Exercise requirements >>
[1] Decide whether each statement below agrees with the thread on science and religion. For each, answer yes or no and quote the words of the text that decide it.
(a) One commenter calls God an unfalsifiable claim.
(b) The Copernican Revolution is given as an example of a religious dogma disproved by a scientific discovery.
(c) One commenter credits a single scientific discovery with weakening religion.
[2] Quote the thread on science and religion from "Pretty much any" to "CRISPR, radio telescopy.".

Selected text >>
——————————

God's an unfalsifiable claim, so there really isn't anything that could test that hypothesis.

Pretty much any scientific test/discovery that counters anything in a religious text whose adherents view the text as completely truthful and literal. But sciencey stuff might not have much of an effect on religious folks who view their texts less literally.

But anyways... heliocentrism, germ theory, gravity, evolution through natural selection, probably a huge chunk of the field of archeology, plate tectonics, radiometric dating, probably the written language at various points in human history (but that's not really a discovery), trans species organ transplants, decoding DNA, direct genetic engineering, CRISPR, radio telescopy.

[–] Redacted@lemmy.world 20 points 4 months ago

The scientific method itself considers any as yet unsubstantiated theory as hypothesis. Applying this to the idea of God would leave one agnostic on the issue.

A couple of prominent examples of religious dogmas disproved by scientific discoveries are the Copernican Revolution and evolution by means of natural selection.

[–] sirico@feddit.uk 18 points 4 months ago (1 children)

Translative spoken word by the time a second hand account of the word of god becomes the word of the person speaking. Weird god never came back once we had verbatim recording techniques to address these inaccuracies.

[–] shasta@lemm.ee 4 points 4 months ago

But he works in mysterious ways

[–] lemmefixdat4u@lemmy.world 12 points 4 months ago

It wasn't any particular scientific discovery that weakened religion. It was the popularity of science fiction that did it. As Arthur C. Clarke put it, "Any sufficiently advanced technology is indistinguishable from magic." People can now imagine how miracles are done without invoking anything supernatural. We might not have the tech to do it yet, but we have a pretty good idea of potential methods. That has placed a lot of "creator god" religions under pressure. Create life? Tech will eventually do it. Create a world? Sure, tech again. Given enough tech, a solar system can be spawned. Water into wine? We're halfway there with Kool-Aid. We already have vimanas (those ancient Hindu flying vehicles). We call them airplanes or helicopters. We can destroy a whole city with a single weapon. So why should we worship a supreme being who supposedly did those things?

——————————

Data section >>
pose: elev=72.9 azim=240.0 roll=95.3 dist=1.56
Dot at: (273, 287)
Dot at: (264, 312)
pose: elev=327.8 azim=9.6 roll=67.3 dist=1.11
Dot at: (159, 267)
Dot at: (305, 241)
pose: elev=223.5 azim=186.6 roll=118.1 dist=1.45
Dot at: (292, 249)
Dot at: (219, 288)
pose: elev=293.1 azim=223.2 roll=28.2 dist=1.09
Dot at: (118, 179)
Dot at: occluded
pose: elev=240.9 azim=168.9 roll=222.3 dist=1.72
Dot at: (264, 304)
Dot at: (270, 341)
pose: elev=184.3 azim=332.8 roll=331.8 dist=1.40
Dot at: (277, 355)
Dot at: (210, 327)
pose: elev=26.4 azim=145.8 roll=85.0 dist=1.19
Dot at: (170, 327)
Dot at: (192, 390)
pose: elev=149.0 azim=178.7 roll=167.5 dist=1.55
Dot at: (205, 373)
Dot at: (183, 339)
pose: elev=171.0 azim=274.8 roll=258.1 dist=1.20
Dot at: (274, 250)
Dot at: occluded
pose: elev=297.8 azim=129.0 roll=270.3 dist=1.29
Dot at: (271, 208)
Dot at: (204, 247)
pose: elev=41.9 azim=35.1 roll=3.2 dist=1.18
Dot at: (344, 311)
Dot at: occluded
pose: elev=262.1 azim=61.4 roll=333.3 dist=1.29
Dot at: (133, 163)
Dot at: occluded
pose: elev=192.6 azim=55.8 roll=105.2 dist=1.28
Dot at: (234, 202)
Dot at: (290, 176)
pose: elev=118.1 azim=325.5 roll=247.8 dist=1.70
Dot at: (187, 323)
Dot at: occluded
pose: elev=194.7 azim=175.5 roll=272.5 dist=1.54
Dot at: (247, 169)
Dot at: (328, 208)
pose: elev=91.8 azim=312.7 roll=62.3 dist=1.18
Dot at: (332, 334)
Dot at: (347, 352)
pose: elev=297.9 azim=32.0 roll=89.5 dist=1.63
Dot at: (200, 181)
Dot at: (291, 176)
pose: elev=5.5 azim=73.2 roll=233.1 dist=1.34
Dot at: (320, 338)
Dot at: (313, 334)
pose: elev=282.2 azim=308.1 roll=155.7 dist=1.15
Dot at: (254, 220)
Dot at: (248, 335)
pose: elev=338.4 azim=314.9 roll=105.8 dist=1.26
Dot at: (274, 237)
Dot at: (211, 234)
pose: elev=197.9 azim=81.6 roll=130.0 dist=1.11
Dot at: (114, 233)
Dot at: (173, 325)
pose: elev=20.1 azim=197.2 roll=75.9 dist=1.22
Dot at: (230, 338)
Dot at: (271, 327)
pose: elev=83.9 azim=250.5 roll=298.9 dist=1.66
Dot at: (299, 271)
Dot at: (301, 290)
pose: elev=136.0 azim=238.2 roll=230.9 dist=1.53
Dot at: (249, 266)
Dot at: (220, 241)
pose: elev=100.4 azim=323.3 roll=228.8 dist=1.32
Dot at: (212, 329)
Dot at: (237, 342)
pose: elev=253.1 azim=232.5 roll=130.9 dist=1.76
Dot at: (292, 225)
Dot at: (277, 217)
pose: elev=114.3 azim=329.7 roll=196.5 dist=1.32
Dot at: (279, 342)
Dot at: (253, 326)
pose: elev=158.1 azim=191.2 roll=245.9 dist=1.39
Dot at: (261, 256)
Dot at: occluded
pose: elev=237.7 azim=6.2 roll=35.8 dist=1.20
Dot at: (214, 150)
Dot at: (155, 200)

——————————

Completed exercise >>
[1]
(a) Yes: "God's an unfalsifiable claim"
(b) Yes: "A couple of prominent examples of religious dogmas disproved by scientific discoveries are the Copernican Revolution and evolution by means of natural selection."
(c) No: "It wasn't any particular scientific discovery that weakened religion."

[2]
Pretty much any scientific test/discovery that counters anything in a religious text whose adherents view the text as completely truthful and literal. But sciencey stuff might not have much of an effect on religious folks who view their texts less literally.

But anyways... heliocentrism, germ theory, gravity, evolution through natural selection, probably a huge chunk of the field of archeology, plate tectonics, radiometric dating, probably the written language at various points in human history (but that's not really a discovery), trans species organ transplants, decoding DNA, direct genetic engineering, CRISPR, radio telescopy.